Ospedale ad intensità di cura e territorio: un modello assistenziale nuovo che fatica ancora oggi – dopo 5 anni dall’apertura del San Luca – a essere compreso dai cittadini, in gran parte spaesati per l’assenza del vecchio ‘reparto’. A mettere in evidenza punti di forza e di debolezza del sistema è stata questa mattina (18 gennaio) la dottoressa Michela Maielli, responsabile dei presidi ospedalieri di Lucca e Valle del Serchio. Un ulteriore approfondimento sulla sanità propedeutico al consiglio comunale aperto, voluto dalla commissione sociale del Comune di Lucca presieduta da Pilade Ciardetti (Sinistra con Tambellini), dopo quelli con il dottor Marco Farnè, direttore delle cure primarie e responsabile della medicina territoriale, del 21 dicembre (leggi) e dell’11 gennaio (leggi).
“Ci sono tre livelli assistenziali: l’alta intensità di cura, la media intensità di cura e la bassa intensità di cura. Il primo è rappresentato, sostanzialmente, dalla terapia intensiva e subintensiva; il secondo dai setting di medicina ospedaliera; il terzo è sul territorio, ed è a sua volta articolato su tre livelli: ci sono le strutture satellite accreditate, come le cliniche Santa Zita e Barbantini, i posti letto al Campo di Marte delle cure intermedie e le Rsa. In ospedale oggi – ha sottolineato Maielli – non esistono più i reparti ma setting, unità di degenza. Sono i medici specialistici a visitare i propri pazienti a seconda delle necessità. Questo comporta anche una suddivisione di responsabilità medica diversa: prima – ha ricordato Maielli – accadeva che, quando il reparto non era in grado, per numero di posti letto, di soddisfare alcuni bisogni, i degenti venissero ‘appoggiati’ in posti letto di altri reparti. Tuttavia il paziente rimaneva sotto la responsabilità del primario del reparto di appartenenza e non di quello del reparto d’appoggio, con diversi disagi anche logistici di spola del personale medico tra un reparto e l’altro. Oggi non è più così, e questo facilita anche la continuità di gestione del paziente e la riduzione di posti letto vuoti o di sovraffollamento di reparti. È un sistema ‘senza barriere’ che dà più garanzie di cura al paziente”.
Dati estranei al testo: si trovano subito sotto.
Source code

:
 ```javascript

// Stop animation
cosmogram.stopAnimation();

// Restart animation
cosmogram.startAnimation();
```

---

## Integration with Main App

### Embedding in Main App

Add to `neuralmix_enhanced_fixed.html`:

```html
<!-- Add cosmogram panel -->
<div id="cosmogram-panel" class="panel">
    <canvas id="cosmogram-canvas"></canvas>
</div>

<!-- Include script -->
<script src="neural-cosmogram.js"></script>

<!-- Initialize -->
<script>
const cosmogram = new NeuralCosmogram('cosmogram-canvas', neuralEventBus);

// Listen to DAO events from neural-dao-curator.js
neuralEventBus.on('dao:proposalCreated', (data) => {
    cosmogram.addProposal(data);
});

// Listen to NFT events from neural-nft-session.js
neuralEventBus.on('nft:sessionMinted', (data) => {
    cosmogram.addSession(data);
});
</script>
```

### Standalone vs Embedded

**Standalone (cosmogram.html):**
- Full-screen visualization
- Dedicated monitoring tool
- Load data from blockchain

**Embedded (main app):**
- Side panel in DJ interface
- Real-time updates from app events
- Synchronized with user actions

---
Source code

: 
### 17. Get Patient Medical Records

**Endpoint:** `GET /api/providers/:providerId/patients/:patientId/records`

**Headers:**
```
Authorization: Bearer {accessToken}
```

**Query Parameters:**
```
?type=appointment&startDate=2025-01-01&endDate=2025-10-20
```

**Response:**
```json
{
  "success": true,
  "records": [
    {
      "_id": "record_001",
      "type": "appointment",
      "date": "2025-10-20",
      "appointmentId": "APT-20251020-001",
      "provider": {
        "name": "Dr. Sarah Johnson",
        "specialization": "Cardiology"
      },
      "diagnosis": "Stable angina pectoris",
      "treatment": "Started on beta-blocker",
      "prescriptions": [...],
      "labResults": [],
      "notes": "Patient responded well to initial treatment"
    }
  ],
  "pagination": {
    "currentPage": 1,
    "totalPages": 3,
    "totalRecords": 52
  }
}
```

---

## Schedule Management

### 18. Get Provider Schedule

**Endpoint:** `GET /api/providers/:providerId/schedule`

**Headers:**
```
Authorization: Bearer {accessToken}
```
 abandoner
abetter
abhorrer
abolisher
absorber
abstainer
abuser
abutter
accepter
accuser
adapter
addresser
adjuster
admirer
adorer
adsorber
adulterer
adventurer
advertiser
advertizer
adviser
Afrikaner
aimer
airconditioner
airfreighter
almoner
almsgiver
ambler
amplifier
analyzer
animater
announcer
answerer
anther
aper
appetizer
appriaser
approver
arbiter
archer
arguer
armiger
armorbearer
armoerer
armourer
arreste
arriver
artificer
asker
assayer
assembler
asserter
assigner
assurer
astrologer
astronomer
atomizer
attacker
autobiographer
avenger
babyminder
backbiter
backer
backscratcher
Tuttavia, qualche criticità emerge: a sottolinearle, chiedendo possibili scenari risolutivi alla dottoressa Maielli, l’intervento di alcuni consiglieri. Come Nicola Buchignani (Fdi), che ha osservato: “Il rischio con questa organizzazione dell’ospedale per acuti è che il San Luca sia percepito come un grande pronto soccorso e che il cittadino si senta lasciato solo, forse anche per la poca informazione che è stata fatta sui servizi del territorio”. Anche Cristina Petretti (Pd), consigliera con delega alla sanità, ha preso la parola: “Questo modello è stato, sul nascere, osteggiato sia dagli operatori della sanità sia dai cittadini, sebbene a livello assistenziale riesca a dare maggiori garanzie. La costituzione verticistica in aree vaste, poi, ha allontanato il territorio dai livelli direzionali: sul piano regionale qualche ripensamento, in questo senso, potrebbe divenire operativo a breve. Si va, infatti, verso una restituzione di autonomia ai territori”.
Critico sul modello per setting il consigliere Alessandro Di Vito (Siamo Lucca), forte anche della sua esperienza come medico del pronto soccorso: “Sarebbe stato sufficiente introdurre una norma che limitasse le facoltà del primario nell’assegnare posti letto nei reparti, per ottimizzare le richieste e redistribuire le responsabilità. Vorrei che da questa commissione uscisse la precisa richiesta di valorizzare le unità di medicina, affinché possano accedere ai posti letto dell’intensità di cura evitando così che una pancreatite, per esempio, vada a ingolfare il pronto soccorso”.
L’accento è stato posto, infine, sulla carenza di personale che, con il blocco delle assunzioni, ha peggiorato la situazione: in particolare, mancherebbero sia gli anestesisti, sia i radiologi, sia i medici di pronto soccorso: “È importante – ha evidenziato Petretti – mettere in campo nuove competenze con la collaborazione delle università. Puntare sulla qualità del nuovo personale, oltre che sulle unità”. “Una volta conclusi questi approfondimenti – ha detto il presidente Pilade Ciardetti – vorremmo poter trasferire le conoscenze acquisite sui territori: organizzare cioè incontri informativi, perché emerge soprattutto un problema di conoscenza nella popolazione di quello che è il nuovo modello assistenziale”. Nella prossima seduta della commissione sociale saranno ascoltati i rappresentanti dei comitati cittadini che si occupano di sanità.